-- Reading passage follows --
Volume 21 Number 34
                       Produced: Tue Aug 29 15:42:49 1995

Subjects Discussed In This Issue: 

12 and 1
         [Kenneth Posy]
Abayudaya of Uganda
         [Andy Goldfinger]
Beware of a Definition of Orthodoxy
         [Kenneth Posy]
Definition of Orthodoxy
         [Eli Turkel]
Halacha and Morality
         [Arnie Resnicoff]
Kavanah OR minyan
         [Micha Berger]
Kittel at Wedding
         [Tova Taragin]
Kosher Vitamins
         [Freda B Birnbaum]
Oops! Beit Shammai
         [Joseph Steinberg]
Political vs Halachic Definitions of Orthodoxy
         [Michael J Broyde]
         [Gayle Statman]
Sources on Homosexuality
         [Eliyahu Shahar]
Wine for Havdalah on a Postponed Tisha B'av
         [Mechael Kanovsky]


From: Kenneth Posy <kpposy@...>
Date: Mon, 28 Aug 1995 12:12:32 -0400 (EDT)
Subject: 12 and 1

Dr. Tennen writes:
>the 12-knights around the round table,
>the 12-imams of Shia Islam,
>the 12-months,
>the 12-disciples,
>and many other manifestations in many other faiths and cultures also
>represent the same 12 around 1 (or triple-one) pattern.
-- Reading passage concluded --
-- Data section follows --
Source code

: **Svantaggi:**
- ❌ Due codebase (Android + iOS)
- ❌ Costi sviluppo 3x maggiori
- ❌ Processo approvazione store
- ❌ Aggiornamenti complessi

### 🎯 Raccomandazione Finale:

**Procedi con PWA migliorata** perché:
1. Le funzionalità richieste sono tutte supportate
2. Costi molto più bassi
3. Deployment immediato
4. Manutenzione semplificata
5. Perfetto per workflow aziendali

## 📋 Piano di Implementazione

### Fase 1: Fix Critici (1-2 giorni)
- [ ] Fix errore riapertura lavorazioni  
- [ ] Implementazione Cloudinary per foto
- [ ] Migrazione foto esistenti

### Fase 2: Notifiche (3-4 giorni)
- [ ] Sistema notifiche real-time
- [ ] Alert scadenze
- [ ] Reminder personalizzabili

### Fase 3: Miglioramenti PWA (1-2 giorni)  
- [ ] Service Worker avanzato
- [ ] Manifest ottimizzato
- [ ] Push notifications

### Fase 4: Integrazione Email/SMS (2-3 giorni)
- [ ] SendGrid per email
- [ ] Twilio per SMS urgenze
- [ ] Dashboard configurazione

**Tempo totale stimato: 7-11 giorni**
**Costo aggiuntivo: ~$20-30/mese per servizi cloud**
-- Data section concluded --
Job item A
Using the digest, decide whether each statement agrees with it. Answer yes or no for each and quote the deciding words. (i) The issue was produced on a Tuesday. (ii) Eli Turkel is the name listed under "Kosher Vitamins". (iii) The subject of the message from Kenneth Posy is "12 and 1".
Job item B
Please extract the stretch of the digest from "From: Kenneth Posy" through "(or triple-one) pattern.".
The entries have no role in what comes next.

Written response A
(i) Yes: "Produced: Tue Aug 29 15:42:49 1995"
(ii) No: "Kosher Vitamins" is followed by "[Freda B Birnbaum]"
(iii) Yes: "Subject: 12 and 1"

Written response B
From: Kenneth Posy <kpposy@...>
Date: Mon, 28 Aug 1995 12:12:32 -0400 (EDT)
Subject: 12 and 1

Dr. Tennen writes:
>the 12-knights around the round table,
>the 12-imams of Shia Islam,
>the 12-months,
>the 12-disciples,
>and many other manifestations in many other faiths and cultures also
>represent the same 12 around 1 (or triple-one) pattern.